The listing below is to be reproduced in full, character for character.

#### RECORDS SUPPLIED

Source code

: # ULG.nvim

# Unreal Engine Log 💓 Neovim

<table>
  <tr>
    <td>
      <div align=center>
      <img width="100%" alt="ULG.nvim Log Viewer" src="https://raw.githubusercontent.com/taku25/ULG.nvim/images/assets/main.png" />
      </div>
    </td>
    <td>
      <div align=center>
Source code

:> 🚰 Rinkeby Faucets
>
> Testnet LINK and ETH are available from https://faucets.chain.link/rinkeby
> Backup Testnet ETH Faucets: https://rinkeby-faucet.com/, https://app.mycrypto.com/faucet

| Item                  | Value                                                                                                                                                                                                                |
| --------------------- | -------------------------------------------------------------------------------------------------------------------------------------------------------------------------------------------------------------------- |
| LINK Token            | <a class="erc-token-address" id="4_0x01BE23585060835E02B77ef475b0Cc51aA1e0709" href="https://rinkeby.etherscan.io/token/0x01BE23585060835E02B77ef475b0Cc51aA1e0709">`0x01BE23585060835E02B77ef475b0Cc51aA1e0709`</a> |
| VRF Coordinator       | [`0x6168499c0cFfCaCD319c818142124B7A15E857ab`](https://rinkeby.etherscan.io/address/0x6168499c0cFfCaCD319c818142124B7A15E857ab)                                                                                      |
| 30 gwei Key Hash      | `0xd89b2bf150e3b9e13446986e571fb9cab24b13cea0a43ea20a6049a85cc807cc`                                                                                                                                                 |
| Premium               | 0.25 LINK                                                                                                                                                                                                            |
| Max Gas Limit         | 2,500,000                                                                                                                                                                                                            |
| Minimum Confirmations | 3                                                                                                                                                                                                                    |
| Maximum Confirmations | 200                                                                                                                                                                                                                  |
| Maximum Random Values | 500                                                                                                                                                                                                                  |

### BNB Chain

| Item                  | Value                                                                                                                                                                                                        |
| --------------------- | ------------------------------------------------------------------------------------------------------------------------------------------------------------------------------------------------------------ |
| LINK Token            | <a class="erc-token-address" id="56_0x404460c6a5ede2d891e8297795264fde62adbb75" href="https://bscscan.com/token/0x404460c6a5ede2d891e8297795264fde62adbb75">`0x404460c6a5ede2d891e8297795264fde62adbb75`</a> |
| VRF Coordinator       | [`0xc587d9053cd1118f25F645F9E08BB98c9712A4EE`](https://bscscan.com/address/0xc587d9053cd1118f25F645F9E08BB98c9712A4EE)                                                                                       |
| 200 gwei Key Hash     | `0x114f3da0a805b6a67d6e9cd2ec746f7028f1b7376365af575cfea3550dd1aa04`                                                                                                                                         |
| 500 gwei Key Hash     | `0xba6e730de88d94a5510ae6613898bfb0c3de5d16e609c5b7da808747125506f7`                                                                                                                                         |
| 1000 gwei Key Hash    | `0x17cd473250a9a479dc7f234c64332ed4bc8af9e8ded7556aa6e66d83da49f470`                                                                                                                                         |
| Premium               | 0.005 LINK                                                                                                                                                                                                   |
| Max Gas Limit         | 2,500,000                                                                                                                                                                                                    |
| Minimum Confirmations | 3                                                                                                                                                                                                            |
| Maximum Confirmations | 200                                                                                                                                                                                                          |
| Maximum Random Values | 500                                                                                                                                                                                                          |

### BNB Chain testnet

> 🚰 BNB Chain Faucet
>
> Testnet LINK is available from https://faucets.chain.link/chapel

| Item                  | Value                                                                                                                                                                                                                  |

########

● **TASK ANSWER**
Source code

: # ULG.nvim

# Unreal Engine Log 💓 Neovim

<table>
  <tr>
    <td>
      <div align=center>
      <img width="100%" alt="ULG.nvim Log Viewer" src="https://raw.githubusercontent.com/taku25/ULG.nvim/images/assets/main.png" />
      </div>
    </td>
    <td>
      <div align=center>
Source code

:> 🚰 Rinkeby Faucets
>
> Testnet LINK and ETH are available from https://faucets.chain.link/rinkeby
> Backup Testnet ETH Faucets: https://rinkeby-faucet.com/, https://app.mycrypto.com/faucet

| Item                  | Value                                                                                                                                                                                                                |
| --------------------- | -------------------------------------------------------------------------------------------------------------------------------------------------------------------------------------------------------------------- |
| LINK Token            | <a class="erc-token-address" id="4_0x01BE23585060835E02B77ef475b0Cc51aA1e0709" href="https://rinkeby.etherscan.io/token/0x01BE23585060835E02B77ef475b0Cc51aA1e0709">`0x01BE23585060835E02B77ef475b0Cc51aA1e0709`</a> |
| VRF Coordinator       | [`0x6168499c0cFfCaCD319c818142124B7A15E857ab`](https://rinkeby.etherscan.io/address/0x6168499c0cFfCaCD319c818142124B7A15E857ab)                                                                                      |
| 30 gwei Key Hash      | `0xd89b2bf150e3b9e13446986e571fb9cab24b13cea0a43ea20a6049a85cc807cc`                                                                                                                                                 |
| Premium               | 0.25 LINK                                                                                                                                                                                                            |
| Max Gas Limit         | 2,500,000                                                                                                                                                                                                            |
| Minimum Confirmations | 3                                                                                                                                                                                                                    |
| Maximum Confirmations | 200                                                                                                                                                                                                                  |
| Maximum Random Values | 500                                                                                                                                                                                                                  |

### BNB Chain

| Item                  | Value                                                                                                                                                                                                        |
| --------------------- | ------------------------------------------------------------------------------------------------------------------------------------------------------------------------------------------------------------ |
| LINK Token            | <a class="erc-token-address" id="56_0x404460c6a5ede2d891e8297795264fde62adbb75" href="https://bscscan.com/token/0x404460c6a5ede2d891e8297795264fde62adbb75">`0x404460c6a5ede2d891e8297795264fde62adbb75`</a> |
| VRF Coordinator       | [`0xc587d9053cd1118f25F645F9E08BB98c9712A4EE`](https://bscscan.com/address/0xc587d9053cd1118f25F645F9E08BB98c9712A4EE)                                                                                       |
| 200 gwei Key Hash     | `0x114f3da0a805b6a67d6e9cd2ec746f7028f1b7376365af575cfea3550dd1aa04`                                                                                                                                         |
| 500 gwei Key Hash     | `0xba6e730de88d94a5510ae6613898bfb0c3de5d16e609c5b7da808747125506f7`                                                                                                                                         |
| 1000 gwei Key Hash    | `0x17cd473250a9a479dc7f234c64332ed4bc8af9e8ded7556aa6e66d83da49f470`                                                                                                                                         |
| Premium               | 0.005 LINK                                                                                                                                                                                                   |
| Max Gas Limit         | 2,500,000                                                                                                                                                                                                    |
| Minimum Confirmations | 3                                                                                                                                                                                                            |
| Maximum Confirmations | 200                                                                                                                                                                                                          |
| Maximum Random Values | 500                                                                                                                                                                                                          |

### BNB Chain testnet

> 🚰 BNB Chain Faucet
>
> Testnet LINK is available from https://faucets.chain.link/chapel

| Item                  | Value                                                                                                                                                                                                                  |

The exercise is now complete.